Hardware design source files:
*** Begin section ***

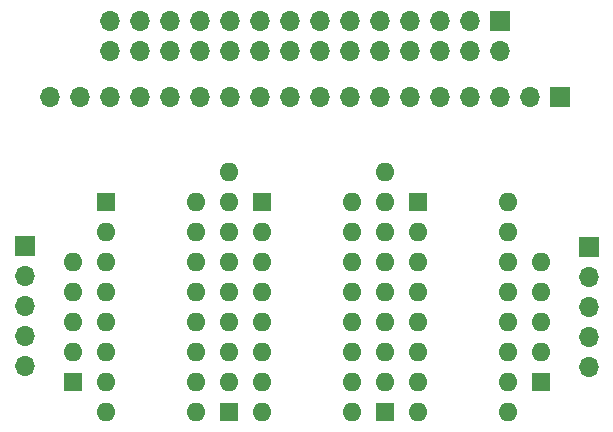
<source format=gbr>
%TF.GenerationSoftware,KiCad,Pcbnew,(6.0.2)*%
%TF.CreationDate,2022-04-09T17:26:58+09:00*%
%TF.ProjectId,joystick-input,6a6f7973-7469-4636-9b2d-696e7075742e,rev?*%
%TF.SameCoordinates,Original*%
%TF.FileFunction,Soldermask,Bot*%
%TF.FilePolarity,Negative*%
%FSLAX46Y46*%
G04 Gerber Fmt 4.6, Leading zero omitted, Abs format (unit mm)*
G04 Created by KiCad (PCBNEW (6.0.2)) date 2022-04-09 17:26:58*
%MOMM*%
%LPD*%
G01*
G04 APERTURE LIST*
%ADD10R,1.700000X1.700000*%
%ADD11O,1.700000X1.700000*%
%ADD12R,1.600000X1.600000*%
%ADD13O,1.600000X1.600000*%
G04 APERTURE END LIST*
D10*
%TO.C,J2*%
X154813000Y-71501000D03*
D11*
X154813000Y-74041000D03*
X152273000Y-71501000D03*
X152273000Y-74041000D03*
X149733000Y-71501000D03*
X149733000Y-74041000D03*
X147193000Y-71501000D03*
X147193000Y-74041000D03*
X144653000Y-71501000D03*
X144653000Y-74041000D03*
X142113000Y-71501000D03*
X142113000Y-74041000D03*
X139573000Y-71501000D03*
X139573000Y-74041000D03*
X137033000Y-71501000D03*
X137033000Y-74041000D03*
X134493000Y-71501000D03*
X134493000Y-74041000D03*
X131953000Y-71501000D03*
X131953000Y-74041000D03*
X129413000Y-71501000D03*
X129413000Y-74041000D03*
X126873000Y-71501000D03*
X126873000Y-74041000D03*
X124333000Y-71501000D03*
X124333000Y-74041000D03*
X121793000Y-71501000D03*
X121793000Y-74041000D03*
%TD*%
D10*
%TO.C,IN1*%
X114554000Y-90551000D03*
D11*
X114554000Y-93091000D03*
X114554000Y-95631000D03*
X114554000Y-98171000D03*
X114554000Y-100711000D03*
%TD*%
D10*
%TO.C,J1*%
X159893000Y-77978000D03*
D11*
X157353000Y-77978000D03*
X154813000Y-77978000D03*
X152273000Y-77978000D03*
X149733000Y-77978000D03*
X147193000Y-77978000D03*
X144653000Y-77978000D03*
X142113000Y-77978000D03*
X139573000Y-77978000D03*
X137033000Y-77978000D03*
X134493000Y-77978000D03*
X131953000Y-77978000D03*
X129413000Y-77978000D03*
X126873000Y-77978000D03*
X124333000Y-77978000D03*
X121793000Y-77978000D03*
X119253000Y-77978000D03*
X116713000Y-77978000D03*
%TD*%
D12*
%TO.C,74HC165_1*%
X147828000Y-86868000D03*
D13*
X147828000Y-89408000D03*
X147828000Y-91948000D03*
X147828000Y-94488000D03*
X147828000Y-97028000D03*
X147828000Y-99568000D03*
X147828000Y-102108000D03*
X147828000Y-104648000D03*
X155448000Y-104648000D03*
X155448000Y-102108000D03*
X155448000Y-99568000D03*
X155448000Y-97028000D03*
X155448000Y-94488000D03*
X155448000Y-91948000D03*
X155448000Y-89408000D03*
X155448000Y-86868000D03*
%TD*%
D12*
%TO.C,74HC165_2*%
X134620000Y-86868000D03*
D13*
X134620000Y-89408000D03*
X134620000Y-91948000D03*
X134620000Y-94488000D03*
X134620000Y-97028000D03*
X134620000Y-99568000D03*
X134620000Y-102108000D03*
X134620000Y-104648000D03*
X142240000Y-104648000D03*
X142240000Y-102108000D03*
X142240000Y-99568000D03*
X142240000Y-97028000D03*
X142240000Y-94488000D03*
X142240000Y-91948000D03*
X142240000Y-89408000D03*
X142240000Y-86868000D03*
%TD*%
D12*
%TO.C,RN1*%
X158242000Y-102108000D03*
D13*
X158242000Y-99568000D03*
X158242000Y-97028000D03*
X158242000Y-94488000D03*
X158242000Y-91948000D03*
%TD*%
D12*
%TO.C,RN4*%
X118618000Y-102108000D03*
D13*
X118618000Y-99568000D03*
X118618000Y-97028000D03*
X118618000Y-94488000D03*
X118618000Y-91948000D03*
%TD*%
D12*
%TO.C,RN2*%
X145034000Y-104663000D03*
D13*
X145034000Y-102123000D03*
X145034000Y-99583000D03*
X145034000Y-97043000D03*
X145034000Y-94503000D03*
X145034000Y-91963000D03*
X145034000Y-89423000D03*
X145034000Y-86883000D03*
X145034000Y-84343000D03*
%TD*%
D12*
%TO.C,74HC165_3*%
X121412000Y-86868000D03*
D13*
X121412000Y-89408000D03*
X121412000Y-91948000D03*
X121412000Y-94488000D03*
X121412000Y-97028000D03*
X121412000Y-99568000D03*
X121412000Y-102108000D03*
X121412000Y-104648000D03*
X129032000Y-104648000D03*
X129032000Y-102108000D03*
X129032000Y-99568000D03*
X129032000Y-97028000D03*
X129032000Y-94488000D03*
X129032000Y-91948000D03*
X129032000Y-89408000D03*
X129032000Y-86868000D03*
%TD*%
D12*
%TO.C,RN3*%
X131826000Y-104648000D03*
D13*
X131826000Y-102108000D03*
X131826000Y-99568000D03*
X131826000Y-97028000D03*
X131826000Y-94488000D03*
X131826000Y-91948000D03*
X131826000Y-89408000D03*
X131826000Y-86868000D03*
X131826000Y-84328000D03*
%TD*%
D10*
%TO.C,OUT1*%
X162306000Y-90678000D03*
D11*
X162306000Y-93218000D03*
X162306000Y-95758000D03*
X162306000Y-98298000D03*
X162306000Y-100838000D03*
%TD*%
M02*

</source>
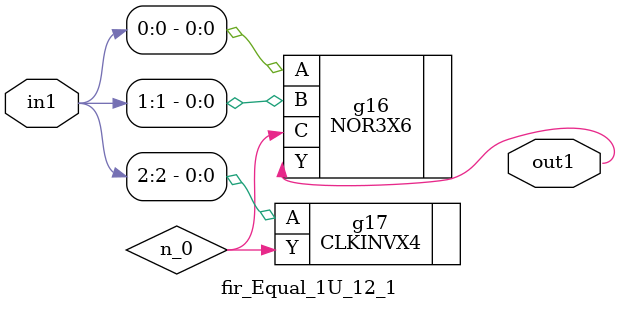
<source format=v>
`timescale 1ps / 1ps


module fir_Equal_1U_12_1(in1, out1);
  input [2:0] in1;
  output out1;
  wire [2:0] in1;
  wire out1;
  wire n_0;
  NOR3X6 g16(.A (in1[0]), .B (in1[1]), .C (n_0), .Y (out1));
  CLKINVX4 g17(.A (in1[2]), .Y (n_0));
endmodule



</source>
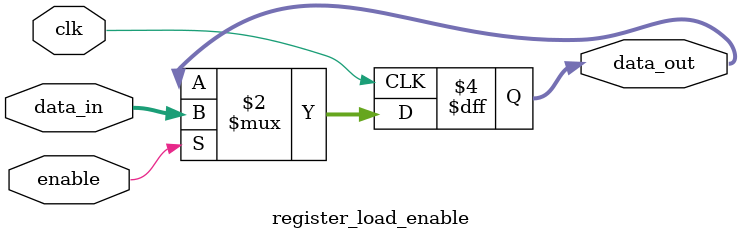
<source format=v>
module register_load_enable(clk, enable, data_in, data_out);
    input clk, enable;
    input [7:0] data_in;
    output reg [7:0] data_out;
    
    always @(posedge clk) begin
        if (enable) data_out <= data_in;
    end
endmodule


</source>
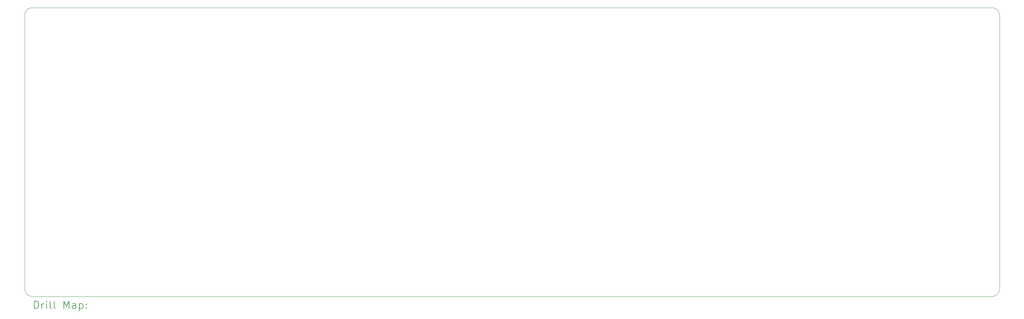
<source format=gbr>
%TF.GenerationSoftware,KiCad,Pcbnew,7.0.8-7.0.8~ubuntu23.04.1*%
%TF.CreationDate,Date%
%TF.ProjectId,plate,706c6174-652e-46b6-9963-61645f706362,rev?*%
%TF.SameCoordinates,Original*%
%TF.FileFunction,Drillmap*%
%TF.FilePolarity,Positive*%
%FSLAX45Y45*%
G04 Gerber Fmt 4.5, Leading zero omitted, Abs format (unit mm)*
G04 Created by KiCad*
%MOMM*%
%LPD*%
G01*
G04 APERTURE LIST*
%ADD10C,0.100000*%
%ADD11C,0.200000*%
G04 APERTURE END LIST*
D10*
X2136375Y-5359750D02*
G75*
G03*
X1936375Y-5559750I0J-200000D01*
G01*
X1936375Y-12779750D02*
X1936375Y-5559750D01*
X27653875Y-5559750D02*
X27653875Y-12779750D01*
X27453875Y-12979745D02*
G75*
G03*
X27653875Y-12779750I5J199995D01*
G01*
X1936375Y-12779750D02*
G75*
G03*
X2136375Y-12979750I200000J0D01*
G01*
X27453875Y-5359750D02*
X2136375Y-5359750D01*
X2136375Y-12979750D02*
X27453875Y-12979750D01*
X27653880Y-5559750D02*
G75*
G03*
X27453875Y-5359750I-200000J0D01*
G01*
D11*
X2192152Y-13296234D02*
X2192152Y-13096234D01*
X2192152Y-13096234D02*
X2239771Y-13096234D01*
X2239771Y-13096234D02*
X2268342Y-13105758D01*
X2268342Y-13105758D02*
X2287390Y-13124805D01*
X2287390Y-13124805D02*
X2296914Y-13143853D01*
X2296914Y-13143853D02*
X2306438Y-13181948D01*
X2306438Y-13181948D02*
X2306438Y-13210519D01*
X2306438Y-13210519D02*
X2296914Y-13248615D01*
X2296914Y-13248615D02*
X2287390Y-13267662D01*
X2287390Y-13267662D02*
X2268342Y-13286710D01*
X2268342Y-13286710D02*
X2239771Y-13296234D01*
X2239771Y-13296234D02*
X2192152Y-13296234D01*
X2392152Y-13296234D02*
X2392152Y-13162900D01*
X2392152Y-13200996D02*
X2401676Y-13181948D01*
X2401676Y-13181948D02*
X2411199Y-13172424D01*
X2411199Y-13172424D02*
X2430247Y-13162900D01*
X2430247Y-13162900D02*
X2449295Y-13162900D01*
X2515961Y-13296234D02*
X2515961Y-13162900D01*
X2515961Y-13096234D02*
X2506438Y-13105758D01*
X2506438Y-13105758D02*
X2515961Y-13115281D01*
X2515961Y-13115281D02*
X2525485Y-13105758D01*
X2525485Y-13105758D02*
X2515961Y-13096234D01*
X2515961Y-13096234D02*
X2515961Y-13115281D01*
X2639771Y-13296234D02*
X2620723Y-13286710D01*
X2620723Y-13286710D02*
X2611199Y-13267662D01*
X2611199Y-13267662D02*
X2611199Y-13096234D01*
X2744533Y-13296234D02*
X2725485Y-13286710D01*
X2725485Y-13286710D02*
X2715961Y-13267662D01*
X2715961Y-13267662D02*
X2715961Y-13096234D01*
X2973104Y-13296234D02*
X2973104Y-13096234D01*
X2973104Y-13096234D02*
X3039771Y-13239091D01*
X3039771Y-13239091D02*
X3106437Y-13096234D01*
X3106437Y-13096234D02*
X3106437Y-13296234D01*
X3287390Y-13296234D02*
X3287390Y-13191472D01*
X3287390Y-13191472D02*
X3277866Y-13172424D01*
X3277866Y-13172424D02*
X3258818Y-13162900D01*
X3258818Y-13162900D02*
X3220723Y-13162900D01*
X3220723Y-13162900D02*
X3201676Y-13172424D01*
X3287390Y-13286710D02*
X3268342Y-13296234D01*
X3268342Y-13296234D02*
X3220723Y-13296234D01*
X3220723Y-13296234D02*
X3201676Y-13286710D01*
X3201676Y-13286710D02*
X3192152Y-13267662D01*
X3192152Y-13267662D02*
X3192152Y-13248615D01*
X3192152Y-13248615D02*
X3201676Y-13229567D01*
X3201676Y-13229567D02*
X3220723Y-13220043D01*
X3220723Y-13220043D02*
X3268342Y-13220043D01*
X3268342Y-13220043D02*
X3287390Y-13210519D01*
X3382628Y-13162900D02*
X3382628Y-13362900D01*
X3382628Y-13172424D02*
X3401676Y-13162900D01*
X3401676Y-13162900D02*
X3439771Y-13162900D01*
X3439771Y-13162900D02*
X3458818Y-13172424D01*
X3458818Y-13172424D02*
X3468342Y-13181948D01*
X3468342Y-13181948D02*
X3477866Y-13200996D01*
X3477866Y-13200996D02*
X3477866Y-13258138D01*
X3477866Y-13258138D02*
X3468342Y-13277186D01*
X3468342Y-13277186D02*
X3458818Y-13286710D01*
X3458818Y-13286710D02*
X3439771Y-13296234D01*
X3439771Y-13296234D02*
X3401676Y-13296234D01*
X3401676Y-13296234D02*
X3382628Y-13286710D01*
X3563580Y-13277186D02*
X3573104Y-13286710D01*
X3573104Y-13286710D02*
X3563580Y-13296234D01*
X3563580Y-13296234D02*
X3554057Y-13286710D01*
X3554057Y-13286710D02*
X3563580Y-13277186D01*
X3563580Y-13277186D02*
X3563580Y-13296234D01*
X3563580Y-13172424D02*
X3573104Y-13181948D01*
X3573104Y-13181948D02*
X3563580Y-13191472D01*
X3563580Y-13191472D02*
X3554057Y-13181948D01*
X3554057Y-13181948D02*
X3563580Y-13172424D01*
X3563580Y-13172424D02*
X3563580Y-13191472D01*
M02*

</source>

*** End section ***

Work request: Which lines above hold the string "zero"? Copy each of them.

Exercise result:
G04 Gerber Fmt 4.6, Leading zero omitted, Abs format (unit mm)*
G04 Gerber Fmt 4.5, Leading zero omitted, Abs format (unit mm)*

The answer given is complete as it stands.